Radiation treatment is the use of x-rays, electrons or gamma rays to treat cancer. Radiation can cure or control cancer by killing the cancer cells and/or inhibiting the cells from dividing or reproducing. Almost 60 percent of patients with cancer will require radiation at sometime during their lifetime. Radiation is a safe and effective form of treatment for patients of all ages.
About the Linear Accelerator
A linear accelerator is the device most commonly used for external beam radiation treatments for patients with cancer. The linear accelerator can also be used in stereotactic radiosurgery and stereotactic body Radiotherapy similar to that achieved using the gamma knife on targets within the brain and body. The linear accelerator is used to treat all parts/organs of the body.
[Shown: The Varian Linear Accelerator at CVMC's National Life Cancer Treatment Center.]
The linear accelerator uses microwave technology (similar to that used for radar) to accelerate electrons in a part of the accelerator called the "wave guide", then allows these electrons to collide with a heavy metal target. As a result of the collisions, high-energy x-rays are produced from the target. These high energy x-rays will be directed to the patient’s tumor and shaped as they exit the machine to conform to the shape of the patient’s tumor. The beam may be shaped either by blocks that are placed in the head of the machine or by a multileaf collimator that is incorporated into the head of the machine. The beam comes out of a part of the accelerator called a gantry, which rotates around the patient. The patient lies on a moveable treatment couch and lasers are used to make sure the patient is in the proper position. The treatment couch can move in many directions including up, down, right, left, in and out. Radiation can be delivered to the tumor from any angle by rotating the gantry and moving the treatment couch.
Types of Treatment
Various types of treatments exist and may be ordered by your radiation oncologist upon review of your particular cancer type ans stage. The treatments the National Life Cancer Treatment Center offer are as follows:
Volumetric Modulated Arc Therapy/SmartArc
VMAT is an advanced form of intensity-modulated radiation therapy (IMRT) in which the treatment machine rotates around the patient while the treatment beam is on. The basic promise of VMAT delivery is to significantly reduce treatment time per patient compared with traditional IMRT. VMAT can benefit the patient by offering shorter treatment times, increased accuracy and better sparing of healthy tissue.

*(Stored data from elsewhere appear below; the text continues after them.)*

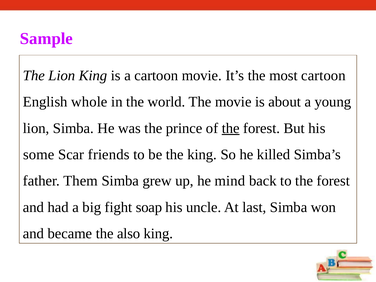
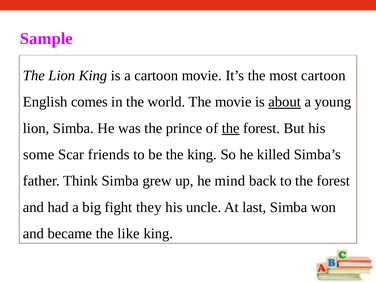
whole: whole -> comes
about underline: none -> present
Them: Them -> Think
soap: soap -> they
also: also -> like
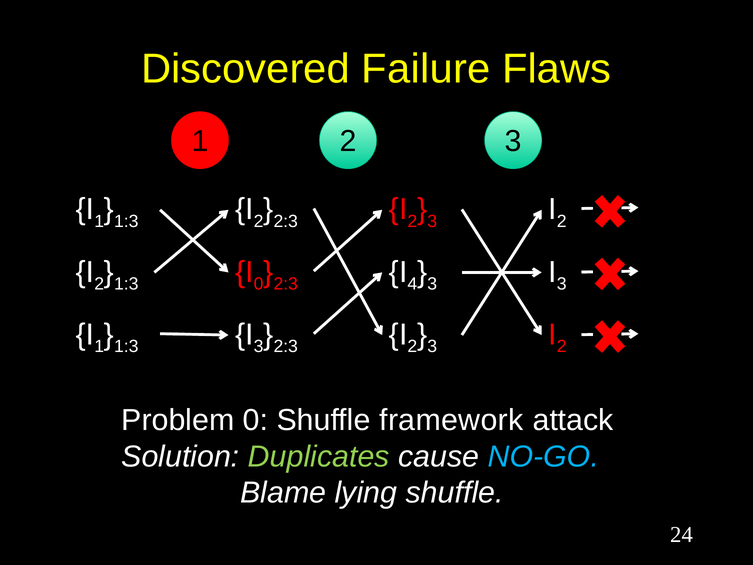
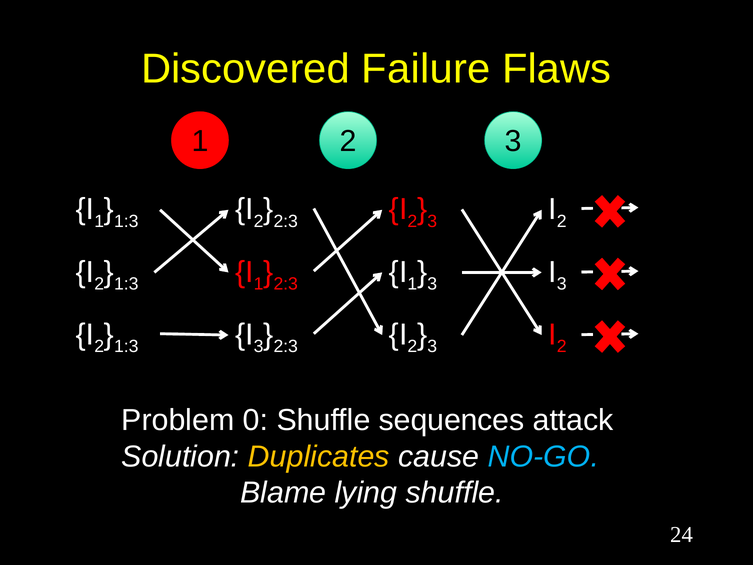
0 at (259, 284): 0 -> 1
4 at (412, 284): 4 -> 1
1 at (99, 347): 1 -> 2
framework: framework -> sequences
Duplicates colour: light green -> yellow
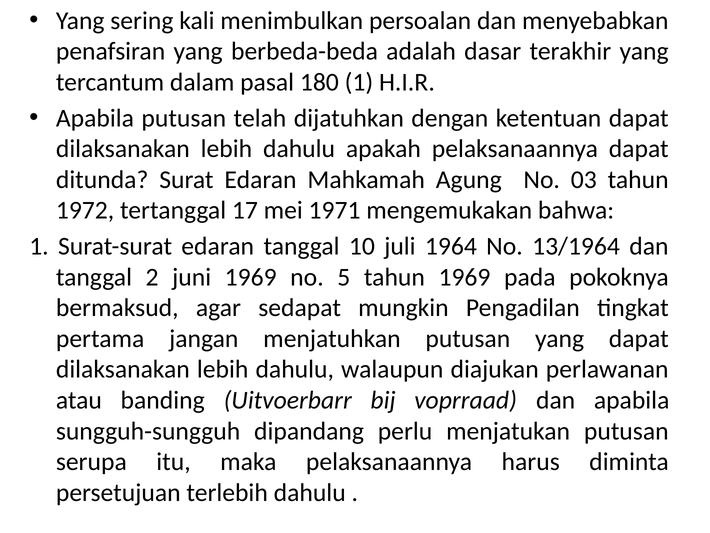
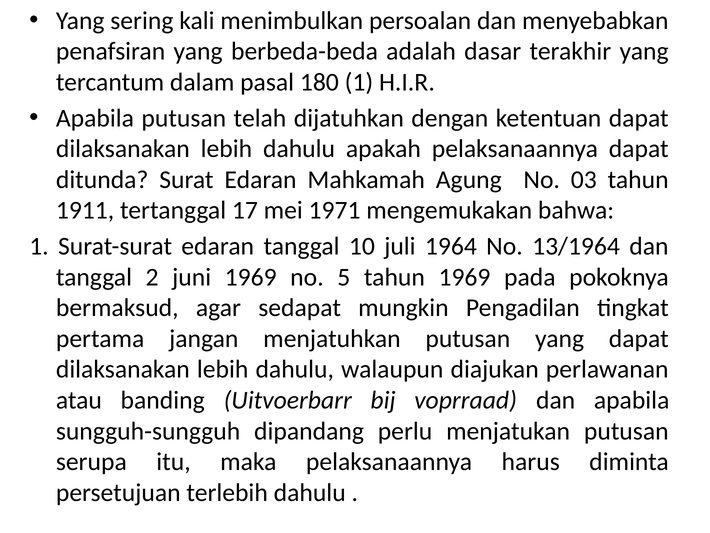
1972: 1972 -> 1911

Reduced treatment time also results in decreased stress for patients.
Stereotactic Body Radiation Therapy
Stereotactic body radiation therapy (SBRT) is a treatment technique that uses special equipment to deliver highly accurate, precise, and focused beams of radiation. This targeting allows treatment of small- or moderate-sized tumors in either a single or limited number of dose fractions. With SBRT, higher doses of radiation can be delivered in fewer treatments; typically, treatments are delivered in one to five treatments instead of multiple weeks required with conventional radiation therapy.
Intensity Modulated Radiation Therapy
Intensity-modulated radiation therapy (IMRT) is an advanced mode of high-precision radiotherapy that utilizes computer-controlled linear accelerators to deliver precise radiation doses to a malignant tumor or specific areas within the tumor. IMRT allows for the radiation dose to conform more precisely to the three-dimensional shape of the tumor by modulating—or controlling—the intensity of the radiation beam in multiple small volumes. IMRT also allows higher radiation doses to be focused to regions within the tumor while minimizing the dose to surrounding normal critical structures.
Image Guided Radiation Therapy
Image Guided Radiation Therapy, or IGRT, is used to help better deliver radiation therapy to cancerous tumors. This is very useful since tumors can move between treatments due to differences in organ filling or movements while breathing. IGRT involves conformal radiation treatment guided by specialized imaging tests, such as X-rays, ultrasound or CT scans. These tests are done in the treatment room just before the patient is to receive their daily radiation therapy treatment.
3D Conformal Radiation Therapy
3D conformal radiation is a technique that sculpts radiation beams to the shape of a tumor. This is ideal for tumors that have irregular shapes or that lay close to healthy tissues and organs. Using this radiation technology, we’re first able to view a tumor in three dimensions with the help of image guidance. Based on these images, we then deliver radiation beams from several directions to the tumor. Matching the radiation dose to the exact dimensions of the tumor allows us to deliver a higher dose, while limiting radiation exposure to surrounding healthy tissues.
Brachytherapy, also called internal radiation therapy, is the placement of dozens of tiny "seeds" containing radioactive iodine (I-125) directly at the tumor site with a special needle. The seeds release their radiation over a period of time. Brachytherapy is particularly effective for prostate cancer, destroying the tumor while sparing the nearby urethra, bladder and other nearby organs.